■ **CONSIGNE A**
Répondez à ces questions sur le texte consacré à la carrière de Rochefort :
(i) Dans quel film de Patrice Leconte Rochefort joue-t-il un animateur radio ?
(ii) Quel cinéaste le texte présente-t-il comme son « fils spirituel » ?
(iii) Quelle série est citée comme sa dernière apparition ?
■ **CONSIGNE B**
Prolongez le texte sur la carrière de Rochefort en reprenant juste après sa dernière phrase.

■ **TEXTE À LIRE**
+++

Dans les années 1980, il tourne moins. Il est d'une autre époque, se glisse dans des farces ou des drames un peu datés. Patrice Leconte change de registre et tourne Tandem, où Rochefort incarne un magnifique animateur radio qui s'use à résister à l'air du temps. Une nouvelle génération de cinéastes voit en lui un grand monsieur. Ils ne se trompent pas, contrairement aux éléphants, et vont lui offrir des personnages splendides, qui vont presque anoblir sa carrière, faisant oublier ses débuts de comique-troupier. Leconte en fait d'ailleurs sa "muse", trouvant en lui un comédien qui a le même sens de la dérision, de la vanne et du tragique. Dans Le mari de la coiffeuse, Rochefort y est superbement mélo-romantique. On le revoit dans Tango, Les grands ducs (dont il ne reste que Marielle), Ridicule (exquis marquis), L'homme du train (face à Johnny). "Leconte m'a offert mes plus grands rôles" avouait-il.
De Régis Wargnier (Je suis le seigneur du château) à Philippe Lioret (Tombés du ciel) en passant par Pierre Salvadfori (Cible émouvante), il trouve des cinéastes qui font oublier ses parenthèses caustiques chez Antoine de Caunes, Etienne Chatiliez, Laurent Tirard (dans un Astérix), Edouard Baer (son fils spirituel), Alain Chabat (RRRrrrr!!!!) ou Laurent Baffie.
Cela ne l'empêche pas de tourner pour Francis Veber (Le Placard) ou Guillaume Nicloux (La clef), Samuel Benchetrit (J'ai toujours rêvé d'être un gangster) ou Philippe Le Guay (Floride). Toujours cette volonté équilibriste de ne pas s'enfermer dans une image ou un personnage. De rester digne même dans la vieillesse. De s'amuser comme un enfant même avec les cheveux grisonnants. De montrer sa face sombre pour mieux revenir dans la lumière (la série Les Boloss des belles lettres, sa dernière apparition l'an dernier, est à ce titre un monument "rochefortien", entre transmission du "classique" et adaptation au "moderne").

+++

Entrées enregistrées
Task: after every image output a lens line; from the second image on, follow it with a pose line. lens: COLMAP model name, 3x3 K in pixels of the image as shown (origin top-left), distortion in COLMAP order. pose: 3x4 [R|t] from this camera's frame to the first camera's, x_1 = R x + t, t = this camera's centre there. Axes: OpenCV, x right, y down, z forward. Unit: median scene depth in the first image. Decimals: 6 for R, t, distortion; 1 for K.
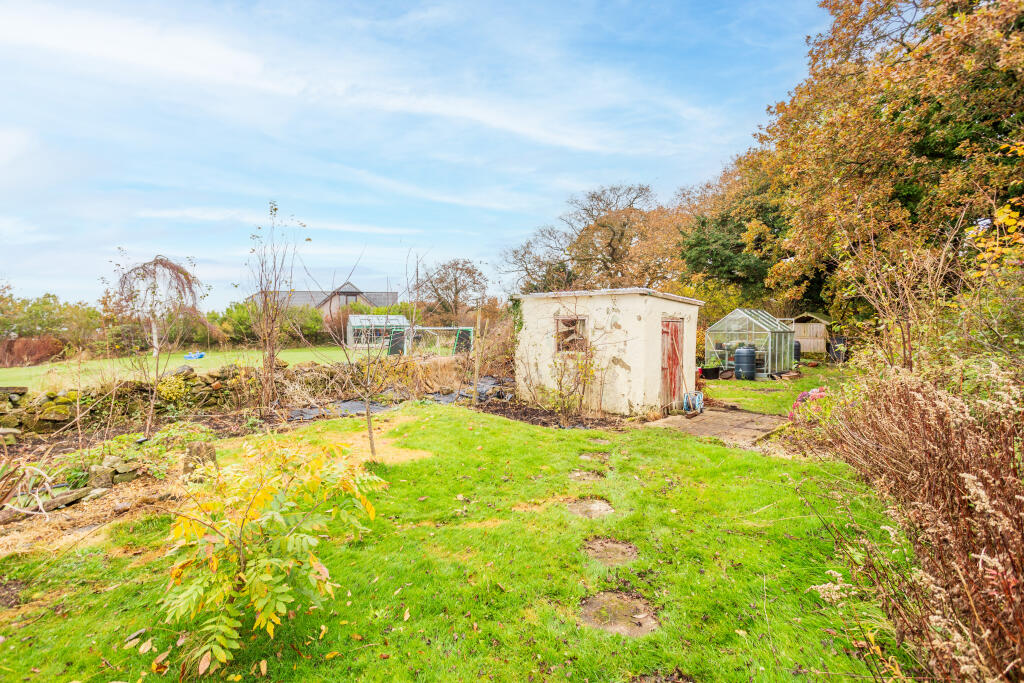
lens RADIAL K [[498.7, 0, 500.7], [0, 498.7, 330.0], [0, 0, 1]] dist [-0.060286, 0.031846]
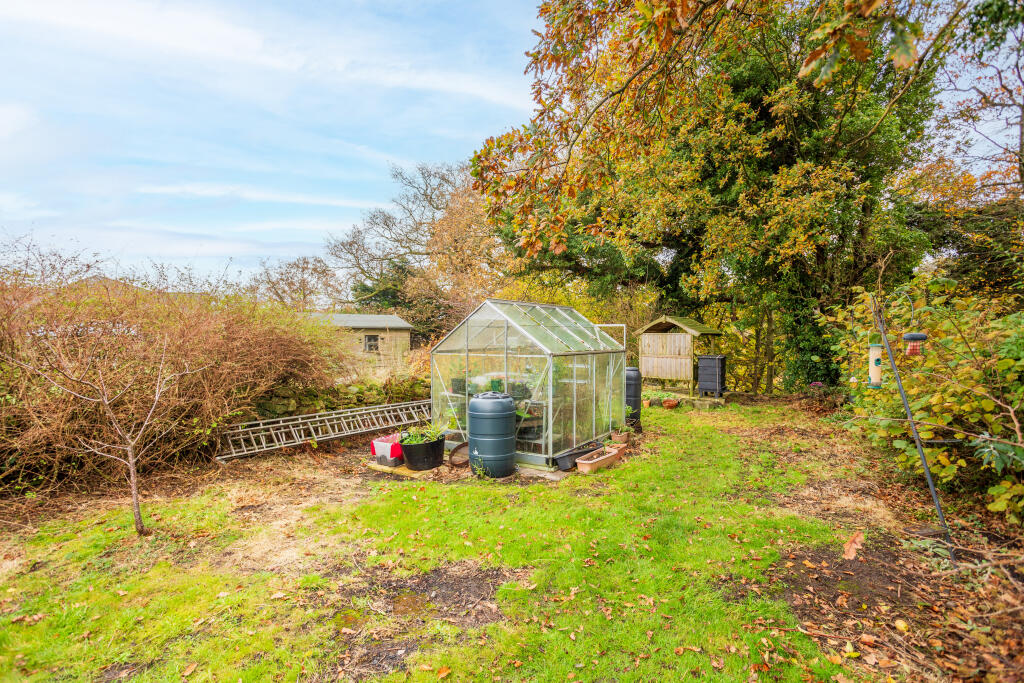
lens RADIAL K [[498.7, 0, 500.7], [0, 498.7, 330.0], [0, 0, 1]] dist [-0.060286, 0.031846]
pose [[0.982005, -0.000253, 0.188854, 0.307685], [0.003956, 0.999807, -0.019227, -0.006858], [-0.188813, 0.019628, 0.981817, 0.429768]]
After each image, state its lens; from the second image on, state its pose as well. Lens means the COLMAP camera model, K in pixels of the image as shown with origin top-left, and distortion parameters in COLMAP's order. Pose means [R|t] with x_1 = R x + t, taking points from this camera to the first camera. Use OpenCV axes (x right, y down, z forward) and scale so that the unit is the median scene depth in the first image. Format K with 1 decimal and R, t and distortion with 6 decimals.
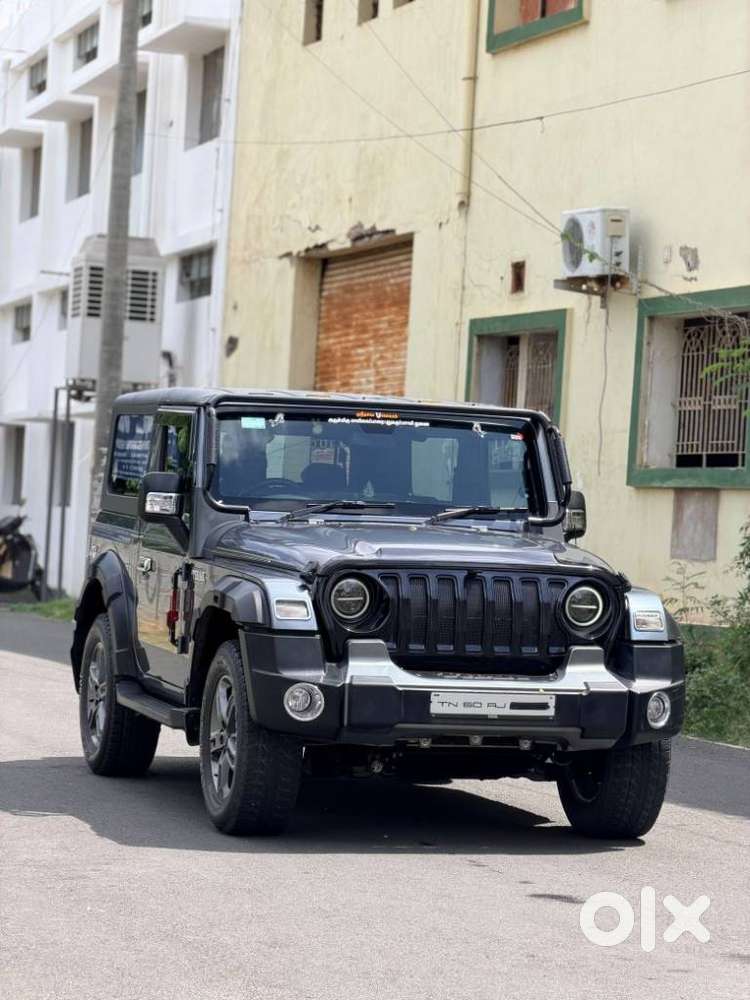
lens RADIAL K [[3065.4, 0, 375.0], [0, 3065.4, 500.0], [0, 0, 1]] dist [0.121876, -0.183428]
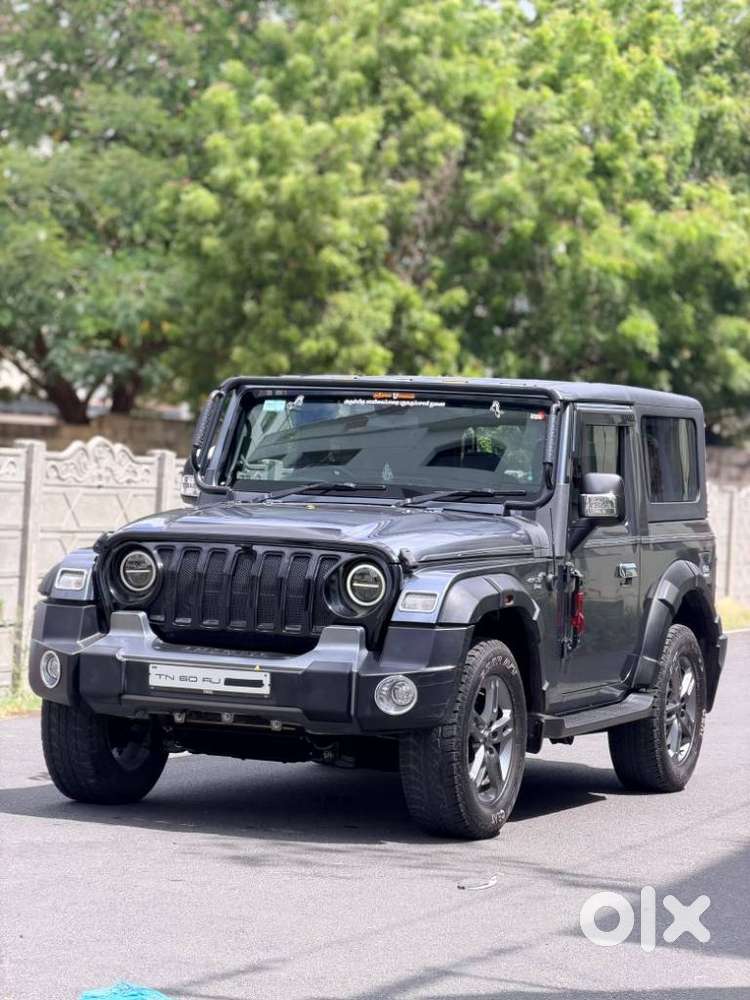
lens RADIAL K [[3065.4, 0, 375.0], [0, 3065.4, 500.0], [0, 0, 1]] dist [0.121876, -0.183428]
pose [[0.770833, -0.002482, -0.637032, 0.682043], [-0.013386, 0.999709, -0.020092, 0.027737], [0.636897, 0.024014, 0.770575, 0.272893]]
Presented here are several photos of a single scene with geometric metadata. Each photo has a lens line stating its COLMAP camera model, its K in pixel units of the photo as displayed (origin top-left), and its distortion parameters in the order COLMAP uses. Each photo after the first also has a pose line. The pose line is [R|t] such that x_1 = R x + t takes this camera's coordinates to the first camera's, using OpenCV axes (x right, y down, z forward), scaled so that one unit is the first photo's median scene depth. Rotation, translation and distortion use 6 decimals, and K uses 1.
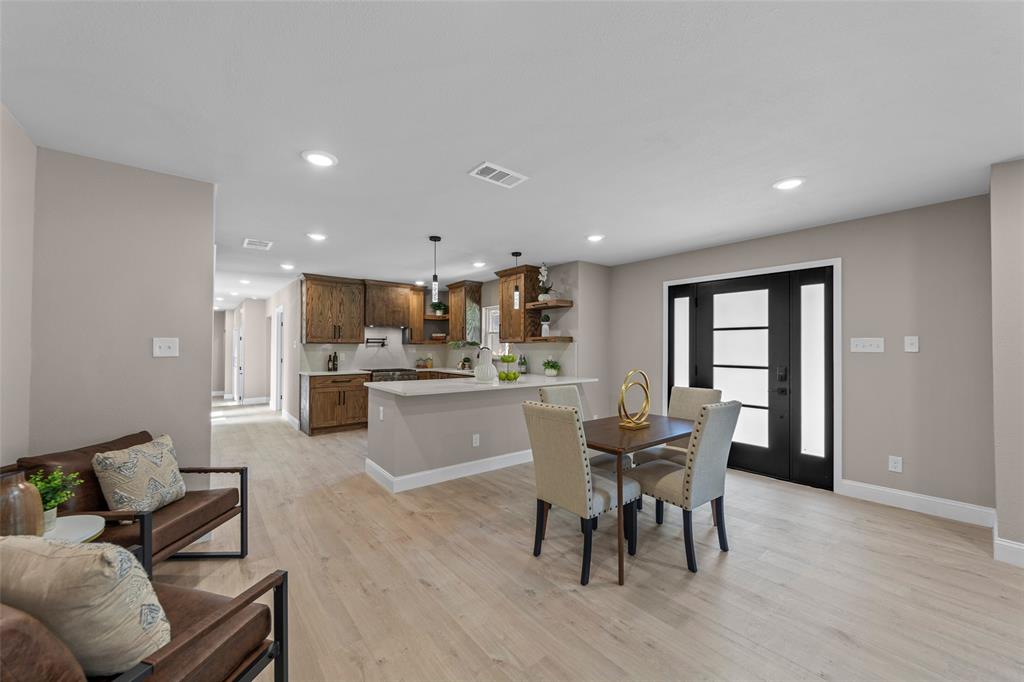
lens RADIAL K [[381.7, 0, 514.4], [0, 381.7, 345.9], [0, 0, 1]] dist [-0.003644, -0.001121]
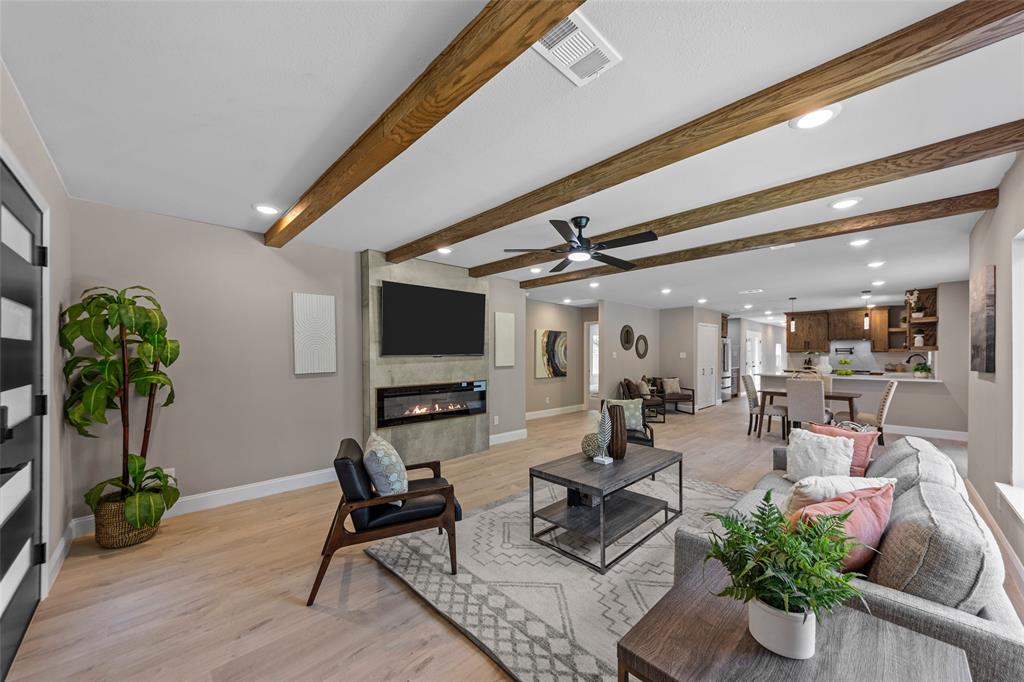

+++

■ **RÉPONSE A**
(i) Tandem
(ii) Edouard Baer
(iii) Les Boloss des belles lettres

■ **RÉPONSE B**
Si Rochefort a été si important dans notre accompagnement cinéphile, c'est bien parce qu'il pouvait être sur le petit écran familial du dimanche soir et sur le grand écran de salles art et essai, sans qu'on lui en veuille de jouer indifféremment les clowns ou les ordures. Guillaume Canet, avec Ne le dis à personne, partage avec lui son amour des chevaux. Dans l'un des derniers grands rôles de l'acteur, il y a onze ans, il en fait un homme politique véreux et meurtrier. Et ça lui va bien. Pourtant, on retiendra plutôt son incroyable incarnation d'un sculpteur qui retrouve l'inspiration au contact d'une jeune femme, durant la seconde guerre mondiale, dans L'artiste et son modèle de Fernando Trueba. Il est nommé aux Goyas comme meilleur acteur. Mais surtout il renoue avec ces personnages un peu mélancoliques, un peu intérieurs, portés par le désir et l'amour, qui lui vont si bien.
Rochefort n'a jamais pris le melon. Il préférait l'absurde. Il aimait écouter. Il savait d'où il venait. Entre le quai d'Orsay et Rambouillet, ville et campagne, diplomatie professionnelle et tranquillité personnelle, l'acteur a tracé sa vie comme il l'entendait.
Jean Rochefort s'en va au Paradis. Qui doit ressembler à la côte bretonne, avec des chevaux. "«On ne quitte pas le monde, c’est le monde qui vous quitte». Je sens la mort qui se rapproche, je le dis sans drame: l’avenir m’inquiète, pas le mien, mais celui de l’humanité. Alors je repense à ce qui m’a beaucoup plu par ici. Une promenade à cheval, le vent sur la joue. Ou encore la marée qui monte. Je suis Breton, j’aime aussi la marée qui descend."